Required work | Every line below is to be copied exactly, with the pictures left out.

[Source data]
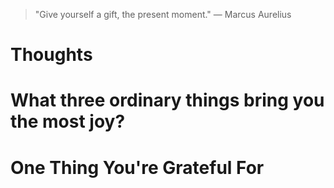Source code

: 
> \"Give yourself a gift, the present moment.\" — Marcus Aurelius

# Thoughts

# What three ordinary things bring you the most joy?

# One Thing You're Grateful For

Output |
Source code

: 
> \"Give yourself a gift, the present moment.\" — Marcus Aurelius

# Thoughts

# What three ordinary things bring you the most joy?

# One Thing You're Grateful For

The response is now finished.